The City of Winnipeg said in an emailed statement Tuesday that while the city may issue fines, they aren’t being considered at this time.
“We ask that residents not clear snow from roadways, due to safety concerns. Rather, we ask that residents report any trouble spots using our online form or by contacting 311 so that crews can address them,” the email reads.
Leong said the possibility of fines won’t stop the group from tackling other problem spots in the future.
“I think everyone kind of understands the city fining us for this would be quite ridiculous and the idea that it’s unsafe is quite silly as well,” Leong said, suggesting that allowing snow and ice to build up in the lanes is what’s actually unsafe.
Matt Allard, a city councillor representing the St. Boniface ward, wants the fines scrapped.
He raised the issue Tuesday while appearing as a delegate during a public works committee meeting where he called on the city to do away with any fines that could be issued to people who clear snow from streets or bike paths.

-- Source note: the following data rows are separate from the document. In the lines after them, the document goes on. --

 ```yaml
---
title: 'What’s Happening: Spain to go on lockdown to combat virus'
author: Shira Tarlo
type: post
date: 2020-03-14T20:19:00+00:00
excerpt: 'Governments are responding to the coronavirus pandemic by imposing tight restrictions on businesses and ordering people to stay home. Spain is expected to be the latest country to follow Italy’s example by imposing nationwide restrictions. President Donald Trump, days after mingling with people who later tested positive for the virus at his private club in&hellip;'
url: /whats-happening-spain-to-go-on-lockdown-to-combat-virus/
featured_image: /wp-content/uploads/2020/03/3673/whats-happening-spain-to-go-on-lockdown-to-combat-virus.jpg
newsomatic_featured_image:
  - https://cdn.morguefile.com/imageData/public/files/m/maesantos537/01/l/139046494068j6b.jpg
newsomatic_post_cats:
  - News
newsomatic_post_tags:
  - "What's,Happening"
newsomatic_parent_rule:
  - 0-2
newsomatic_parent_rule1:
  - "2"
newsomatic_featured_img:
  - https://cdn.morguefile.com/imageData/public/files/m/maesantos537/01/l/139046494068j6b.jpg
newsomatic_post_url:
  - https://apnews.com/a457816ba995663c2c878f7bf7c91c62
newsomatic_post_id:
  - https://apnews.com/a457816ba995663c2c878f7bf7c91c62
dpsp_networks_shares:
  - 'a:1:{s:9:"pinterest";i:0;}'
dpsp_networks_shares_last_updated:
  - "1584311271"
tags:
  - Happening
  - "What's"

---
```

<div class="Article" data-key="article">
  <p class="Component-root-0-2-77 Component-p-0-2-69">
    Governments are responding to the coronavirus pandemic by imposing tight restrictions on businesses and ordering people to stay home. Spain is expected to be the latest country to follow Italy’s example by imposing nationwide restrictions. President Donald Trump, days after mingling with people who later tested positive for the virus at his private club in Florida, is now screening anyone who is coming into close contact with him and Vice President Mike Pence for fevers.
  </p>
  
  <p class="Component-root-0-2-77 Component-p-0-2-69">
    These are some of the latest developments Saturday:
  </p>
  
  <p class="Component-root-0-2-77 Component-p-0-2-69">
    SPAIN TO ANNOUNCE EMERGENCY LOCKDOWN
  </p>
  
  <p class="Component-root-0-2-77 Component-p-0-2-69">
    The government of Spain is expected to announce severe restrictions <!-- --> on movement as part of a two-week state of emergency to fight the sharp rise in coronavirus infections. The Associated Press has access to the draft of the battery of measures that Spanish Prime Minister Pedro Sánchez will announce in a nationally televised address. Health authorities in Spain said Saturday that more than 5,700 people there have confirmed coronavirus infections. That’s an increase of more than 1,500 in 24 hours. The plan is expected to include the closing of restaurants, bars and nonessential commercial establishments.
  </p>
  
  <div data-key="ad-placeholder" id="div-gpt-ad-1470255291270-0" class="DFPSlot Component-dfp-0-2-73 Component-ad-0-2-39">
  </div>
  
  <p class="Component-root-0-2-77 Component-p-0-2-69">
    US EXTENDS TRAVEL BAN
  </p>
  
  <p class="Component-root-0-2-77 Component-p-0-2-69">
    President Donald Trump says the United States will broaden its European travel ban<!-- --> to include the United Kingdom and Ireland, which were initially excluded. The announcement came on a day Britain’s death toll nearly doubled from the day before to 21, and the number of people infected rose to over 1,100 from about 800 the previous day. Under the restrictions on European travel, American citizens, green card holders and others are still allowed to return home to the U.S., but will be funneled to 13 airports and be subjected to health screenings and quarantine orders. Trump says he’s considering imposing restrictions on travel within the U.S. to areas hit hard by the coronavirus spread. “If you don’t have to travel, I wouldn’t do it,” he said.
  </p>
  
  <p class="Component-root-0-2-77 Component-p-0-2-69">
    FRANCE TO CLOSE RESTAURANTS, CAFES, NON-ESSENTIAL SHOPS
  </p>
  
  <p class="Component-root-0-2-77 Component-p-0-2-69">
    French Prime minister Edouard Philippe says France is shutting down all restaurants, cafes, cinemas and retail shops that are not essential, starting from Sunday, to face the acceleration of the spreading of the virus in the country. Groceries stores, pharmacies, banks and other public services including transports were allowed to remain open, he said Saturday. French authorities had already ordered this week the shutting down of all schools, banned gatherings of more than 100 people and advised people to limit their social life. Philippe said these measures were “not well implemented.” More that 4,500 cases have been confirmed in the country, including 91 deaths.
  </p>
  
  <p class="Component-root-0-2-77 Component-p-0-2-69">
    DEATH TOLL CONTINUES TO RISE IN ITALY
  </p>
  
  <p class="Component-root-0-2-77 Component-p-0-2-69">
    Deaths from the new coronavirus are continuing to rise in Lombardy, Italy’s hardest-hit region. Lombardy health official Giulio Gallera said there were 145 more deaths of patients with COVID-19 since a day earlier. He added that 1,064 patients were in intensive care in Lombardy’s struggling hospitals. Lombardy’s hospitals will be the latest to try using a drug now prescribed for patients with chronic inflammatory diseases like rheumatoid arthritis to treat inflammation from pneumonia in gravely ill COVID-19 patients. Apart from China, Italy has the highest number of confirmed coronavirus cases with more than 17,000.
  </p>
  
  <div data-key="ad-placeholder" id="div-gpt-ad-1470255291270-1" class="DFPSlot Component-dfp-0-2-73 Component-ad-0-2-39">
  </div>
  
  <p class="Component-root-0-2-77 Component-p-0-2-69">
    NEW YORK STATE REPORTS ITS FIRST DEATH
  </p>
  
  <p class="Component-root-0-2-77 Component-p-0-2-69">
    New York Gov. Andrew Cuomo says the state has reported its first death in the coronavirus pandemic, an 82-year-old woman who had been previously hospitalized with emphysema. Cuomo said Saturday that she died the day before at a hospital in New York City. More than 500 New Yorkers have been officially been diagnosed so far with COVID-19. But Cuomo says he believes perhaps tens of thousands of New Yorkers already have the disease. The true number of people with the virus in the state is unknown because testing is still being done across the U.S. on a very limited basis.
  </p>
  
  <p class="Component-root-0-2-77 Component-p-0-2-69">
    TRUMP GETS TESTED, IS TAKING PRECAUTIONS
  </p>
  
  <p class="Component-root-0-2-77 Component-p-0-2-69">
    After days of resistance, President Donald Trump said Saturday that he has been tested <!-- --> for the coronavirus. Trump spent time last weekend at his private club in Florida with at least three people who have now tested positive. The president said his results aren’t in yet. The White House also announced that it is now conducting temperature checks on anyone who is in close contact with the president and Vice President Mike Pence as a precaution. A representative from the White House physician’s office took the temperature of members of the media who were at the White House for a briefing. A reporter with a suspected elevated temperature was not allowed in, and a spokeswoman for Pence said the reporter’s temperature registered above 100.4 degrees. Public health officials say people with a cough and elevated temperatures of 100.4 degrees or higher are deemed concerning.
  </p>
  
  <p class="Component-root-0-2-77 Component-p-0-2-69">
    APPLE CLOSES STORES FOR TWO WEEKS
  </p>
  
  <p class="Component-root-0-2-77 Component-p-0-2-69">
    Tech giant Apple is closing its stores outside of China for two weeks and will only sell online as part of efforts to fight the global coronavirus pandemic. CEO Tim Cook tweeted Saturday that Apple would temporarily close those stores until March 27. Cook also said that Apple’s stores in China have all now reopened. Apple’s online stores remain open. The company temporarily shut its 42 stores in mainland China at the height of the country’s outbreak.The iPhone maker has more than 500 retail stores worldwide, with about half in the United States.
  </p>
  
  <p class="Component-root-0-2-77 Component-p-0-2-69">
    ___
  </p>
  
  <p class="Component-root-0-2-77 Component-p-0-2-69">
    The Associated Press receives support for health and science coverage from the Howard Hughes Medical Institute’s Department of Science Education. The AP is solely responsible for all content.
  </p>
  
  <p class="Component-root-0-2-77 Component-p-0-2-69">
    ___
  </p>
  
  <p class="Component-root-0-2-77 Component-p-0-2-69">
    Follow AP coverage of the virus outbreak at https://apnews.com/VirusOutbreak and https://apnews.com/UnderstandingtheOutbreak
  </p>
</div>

“I don’t think they make sense,” Allard said of any possible fines. “I think it makes more sense for people to able to shovel the public right of way if that’s what they want to do.”
Allard pointed to some jurisdictions which require people to shovel the sidewalk in front of their homes.
While that’s not the case here, he worries such fines would send the wrong message.
“It’s not a bylaw requirement to do it like it is in other cities but some people out of courtesy do it for the neighbourhood or their neighbours,” Allard said.
Robert Dorrington walks regularly with his wife Linda Constantine to volunteer with a community organization in Osborne Village.
Constantine finds it difficult to navigate some sections of sidewalk and the couple disagrees with issuing fines for residents who take it upon themselves to shovel.
“I understand the city…it’s their job to clean the sidewalks but the people want to be safe for themselves and for friends and neighbours,” Dorrington said.
The community members who took to the streets to clear bike paths say they understand the city may be following its council-approved policy on snow clearing but they say the issue they have is the policy itself.
Leong said bike lanes and sidewalks should be cleared to bare pavement.